I do have a good backup, RSYNCED everything to my second Truenas backup system.

Let me ask you this… The hard part with starting over is all the time I spent configuring users and permissions on each dataset and shares. If I saved my config, Systems → General Settings → Manage Configuration, then destroy my pool, and recreate it will all the new drives, is there a way to use that config to recreate all the shares, permissions, etc on a poll with the same name?

tessierp · October 30, 2024, 11:00pm

It’s really weird, I literally had no issues before. I’ll try and swap the cables for new ones, see if that helps. Otherwise I may try to recreate my pool from scratch with the new disks and using multiple VDEVs instead of a big fat one.

Quiet1824 · October 30, 2024, 11:06pm

I’m not experienced enough to answer, nor have I used rsync. I recently added another HBA with 7x18TB, and used zfs replication. Whichever options I chose, the users/permissions are present on the datasets…that wouldn’t help with the shares that would have to be re-created though. Maybe a config backup you mentioned could be used?

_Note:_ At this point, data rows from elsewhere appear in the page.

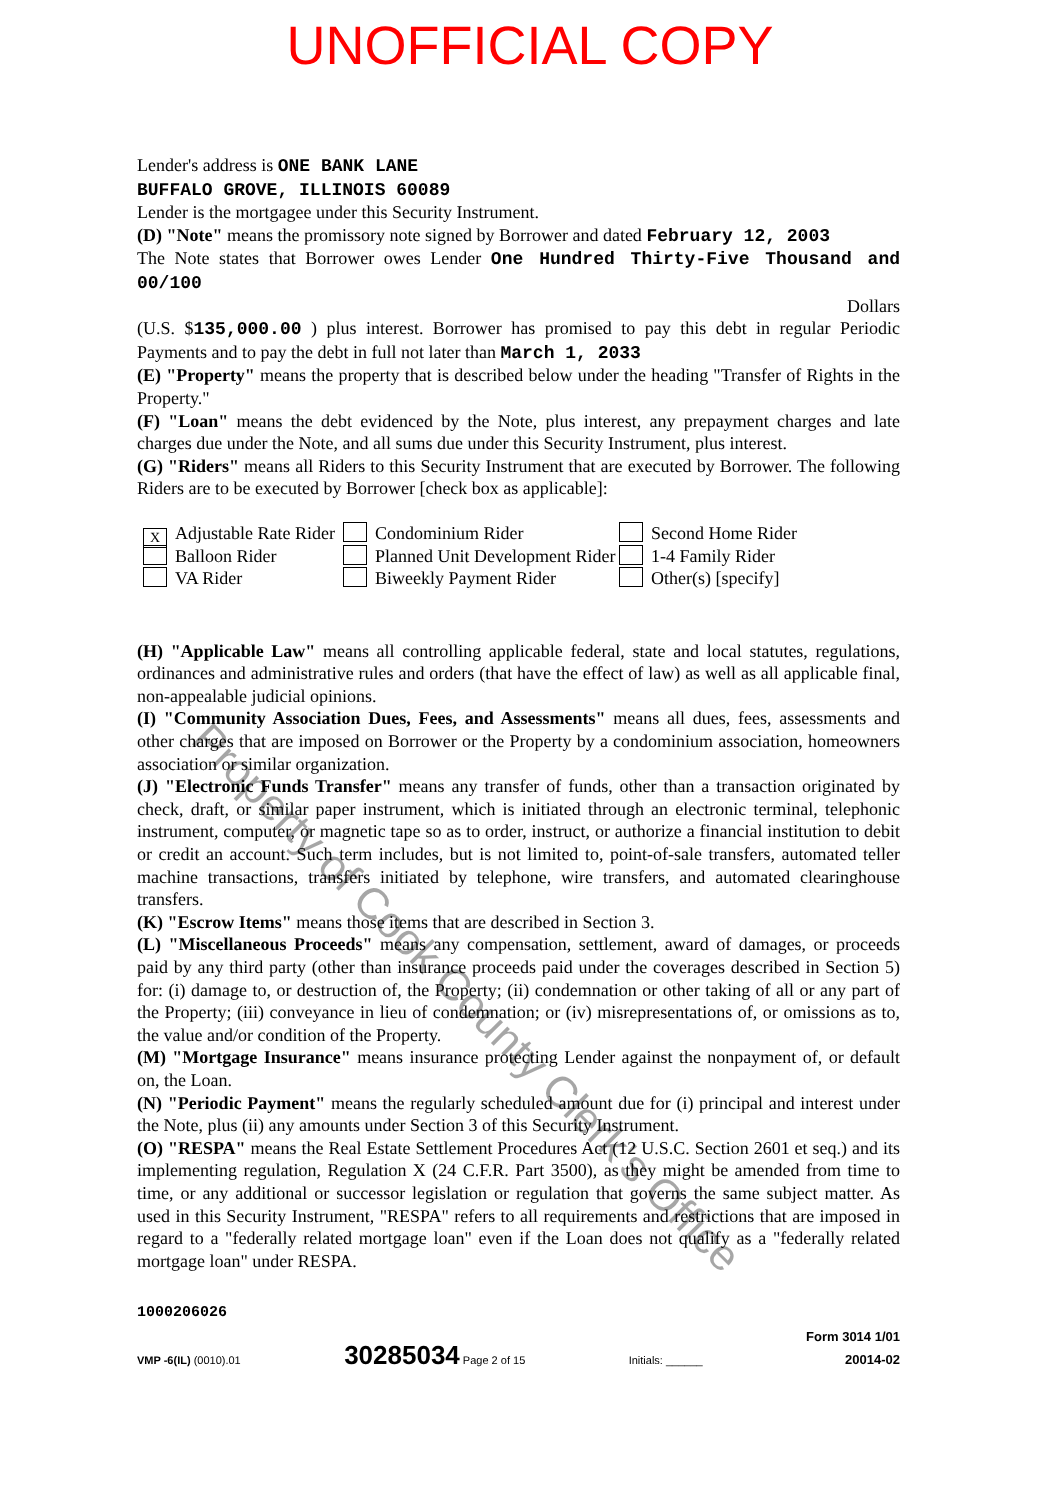UNOFFICIAL COPY
Lender's address is ONE BANK LANE
BUFFALO GROVE, ILLINOIS 60089
Lender is the mortgagee under this Security Instrument.
(D) "Note" means the promissory note signed by Borrower and dated February 12, 2003
The Note states that Borrower owes Lender One Hundred Thirty-Five Thousand and 00/100
Dollars
(U.S. $135,000.00 ) plus interest. Borrower has promised to pay this debt in regular Periodic Payments and to pay the debt in full not later than March 1, 2033
(E) "Property" means the property that is described below under the heading "Transfer of Rights in the Property."
(F) "Loan" means the debt evidenced by the Note, plus interest, any prepayment charges and late charges due under the Note, and all sums due under this Security Instrument, plus interest.
(G) "Riders" means all Riders to this Security Instrument that are executed by Borrower. The following Riders are to be executed by Borrower [check box as applicable]:
X Adjustable Rate Rider
Balloon Rider
VA Rider
Condominium Rider
Planned Unit Development Rider
Biweekly Payment Rider
Second Home Rider
1-4 Family Rider
Other(s) [specify]
(H) "Applicable Law" means all controlling applicable federal, state and local statutes, regulations, ordinances and administrative rules and orders (that have the effect of law) as well as all applicable final, non-appealable judicial opinions.
(I) "Community Association Dues, Fees, and Assessments" means all dues, fees, assessments and other charges that are imposed on Borrower or the Property by a condominium association, homeowners association or similar organization.
(J) "Electronic Funds Transfer" means any transfer of funds, other than a transaction originated by check, draft, or similar paper instrument, which is initiated through an electronic terminal, telephonic instrument, computer, or magnetic tape so as to order, instruct, or authorize a financial institution to debit or credit an account. Such term includes, but is not limited to, point-of-sale transfers, automated teller machine transactions, transfers initiated by telephone, wire transfers, and automated clearinghouse transfers.
(K) "Escrow Items" means those items that are described in Section 3.
(L) "Miscellaneous Proceeds" means any compensation, settlement, award of damages, or proceeds paid by any third party (other than insurance proceeds paid under the coverages described in Section 5) for: (i) damage to, or destruction of, the Property; (ii) condemnation or other taking of all or any part of the Property; (iii) conveyance in lieu of condemnation; or (iv) misrepresentations of, or omissions as to, the value and/or condition of the Property.
(M) "Mortgage Insurance" means insurance protecting Lender against the nonpayment of, or default on, the Loan.
(N) "Periodic Payment" means the regularly scheduled amount due for (i) principal and interest under the Note, plus (ii) any amounts under Section 3 of this Security Instrument.
(O) "RESPA" means the Real Estate Settlement Procedures Act (12 U.S.C. Section 2601 et seq.) and its implementing regulation, Regulation X (24 C.F.R. Part 3500), as they might be amended from time to time, or any additional or successor legislation or regulation that governs the same subject matter. As used in this Security Instrument, "RESPA" refers to all requirements and restrictions that are imposed in regard to a "federally related mortgage loan" even if the Loan does not qualify as a "federally related mortgage loan" under RESPA.
1000206026
VMP -6(IL) (0010).01
30285034 Page 2 of 15
Initials: ______
Form 3014 1/01
20014-02
Property of Cook County Clerk's Office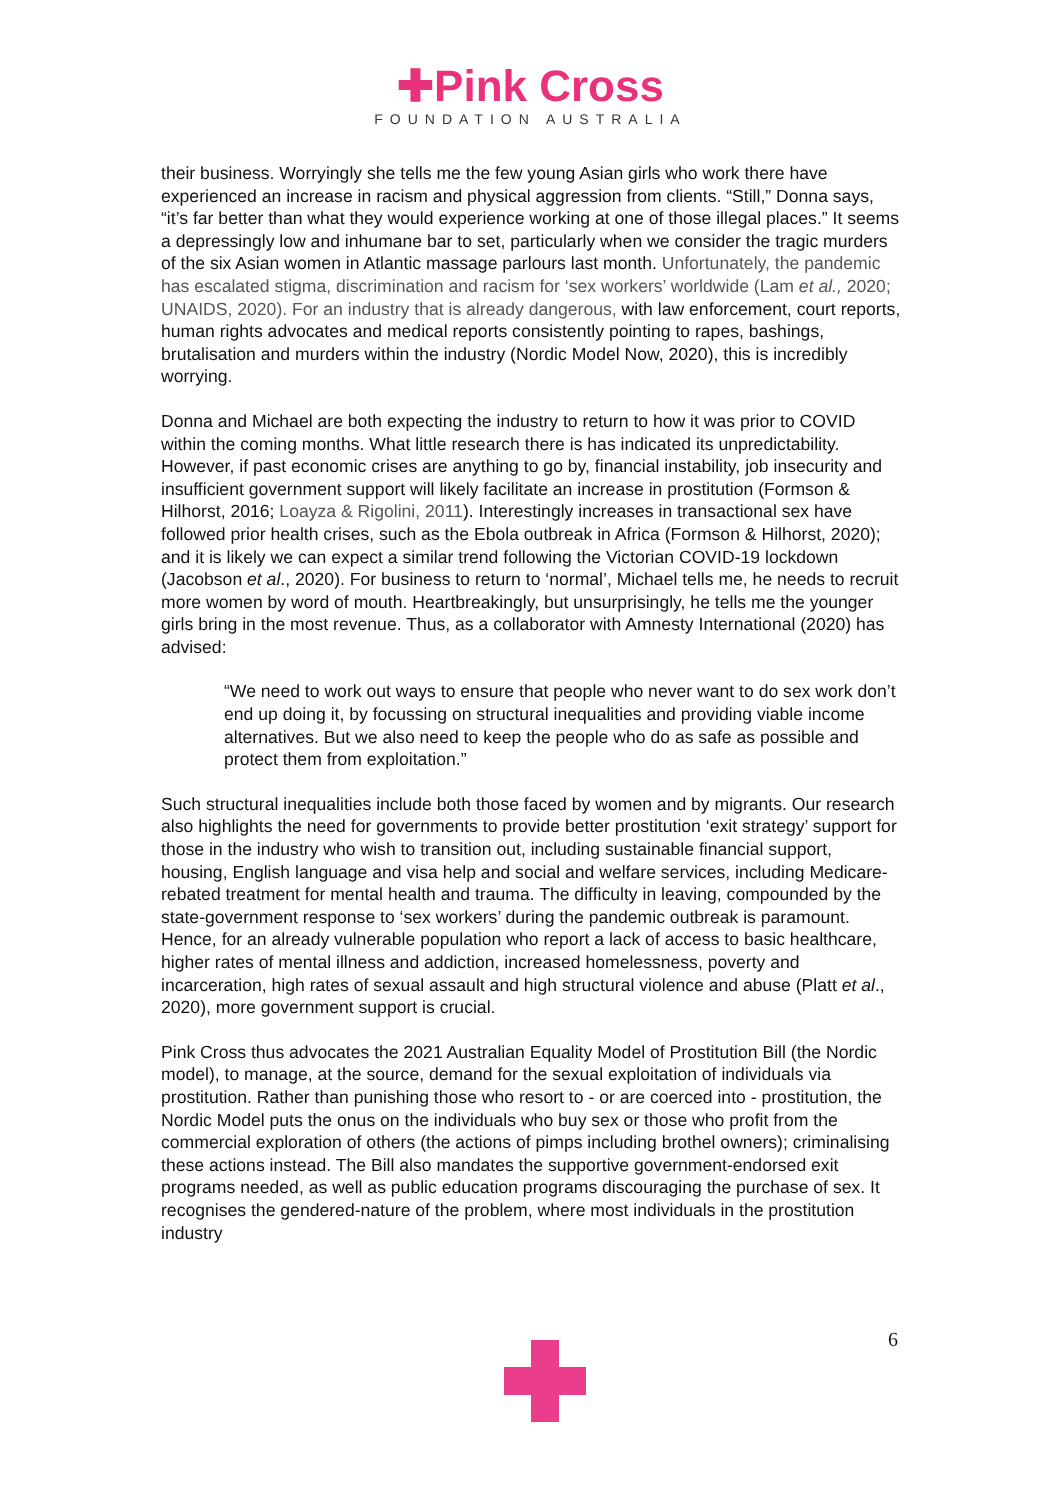✚Pink Cross
FOUNDATION AUSTRALIA
their business. Worryingly she tells me the few young Asian girls who work there have experienced an increase in racism and physical aggression from clients. “Still,” Donna says, “it’s far better than what they would experience working at one of those illegal places.” It seems a depressingly low and inhumane bar to set, particularly when we consider the tragic murders of the six Asian women in Atlantic massage parlours last month. Unfortunately, the pandemic has escalated stigma, discrimination and racism for ‘sex workers’ worldwide (Lam et al., 2020; UNAIDS, 2020). For an industry that is already dangerous, with law enforcement, court reports, human rights advocates and medical reports consistently pointing to rapes, bashings, brutalisation and murders within the industry (Nordic Model Now, 2020), this is incredibly worrying.
Donna and Michael are both expecting the industry to return to how it was prior to COVID within the coming months. What little research there is has indicated its unpredictability. However, if past economic crises are anything to go by, financial instability, job insecurity and insufficient government support will likely facilitate an increase in prostitution (Formson & Hilhorst, 2016; Loayza & Rigolini, 2011). Interestingly increases in transactional sex have followed prior health crises, such as the Ebola outbreak in Africa (Formson & Hilhorst, 2020); and it is likely we can expect a similar trend following the Victorian COVID-19 lockdown (Jacobson et al., 2020). For business to return to ‘normal’, Michael tells me, he needs to recruit more women by word of mouth. Heartbreakingly, but unsurprisingly, he tells me the younger girls bring in the most revenue. Thus, as a collaborator with Amnesty International (2020) has advised:
“We need to work out ways to ensure that people who never want to do sex work don’t end up doing it, by focussing on structural inequalities and providing viable income alternatives. But we also need to keep the people who do as safe as possible and protect them from exploitation.”
Such structural inequalities include both those faced by women and by migrants. Our research also highlights the need for governments to provide better prostitution ‘exit strategy’ support for those in the industry who wish to transition out, including sustainable financial support, housing, English language and visa help and social and welfare services, including Medicare-rebated treatment for mental health and trauma. The difficulty in leaving, compounded by the state-government response to ‘sex workers’ during the pandemic outbreak is paramount. Hence, for an already vulnerable population who report a lack of access to basic healthcare, higher rates of mental illness and addiction, increased homelessness, poverty and incarceration, high rates of sexual assault and high structural violence and abuse (Platt et al., 2020), more government support is crucial.
Pink Cross thus advocates the 2021 Australian Equality Model of Prostitution Bill (the Nordic model), to manage, at the source, demand for the sexual exploitation of individuals via prostitution. Rather than punishing those who resort to - or are coerced into - prostitution, the Nordic Model puts the onus on the individuals who buy sex or those who profit from the commercial exploration of others (the actions of pimps including brothel owners); criminalising these actions instead. The Bill also mandates the supportive government-endorsed exit programs needed, as well as public education programs discouraging the purchase of sex. It recognises the gendered-nature of the problem, where most individuals in the prostitution industry
6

tessierp · October 30, 2024, 11:59pm

Those CRITICAL TARFET ERROR I’m getting, I assume I would have had those before right? I mean while I use the NAS and write files to it… Is there something special it is doing when resilvering that could cause these write errors?

tessierp · October 31, 2024, 12:17am

I’ve decided to create a replication… And I have a question for you if you don’t mind. When you save your system’s configuration, I presume all these configuration details come back if you restore the settings correct? What if I reinstall Truenas completely and restore the config, will the replication set reappear for me to restore? Do you know?

Quiet1824 · October 31, 2024, 12:41am

I’m sorry I don’t know. I haven’t tried a restore from config. I would hope all the shares would be there, and if the target dataset isn’t reachable at the time of restoral the shares would just fail or be disabled. Then do a full zfs replication back and enable the shares? Again, I haven’t tried. Sometime in the next week I’ll have a new server to test these things out on as I too am trying to start fresh without losing my users and shares.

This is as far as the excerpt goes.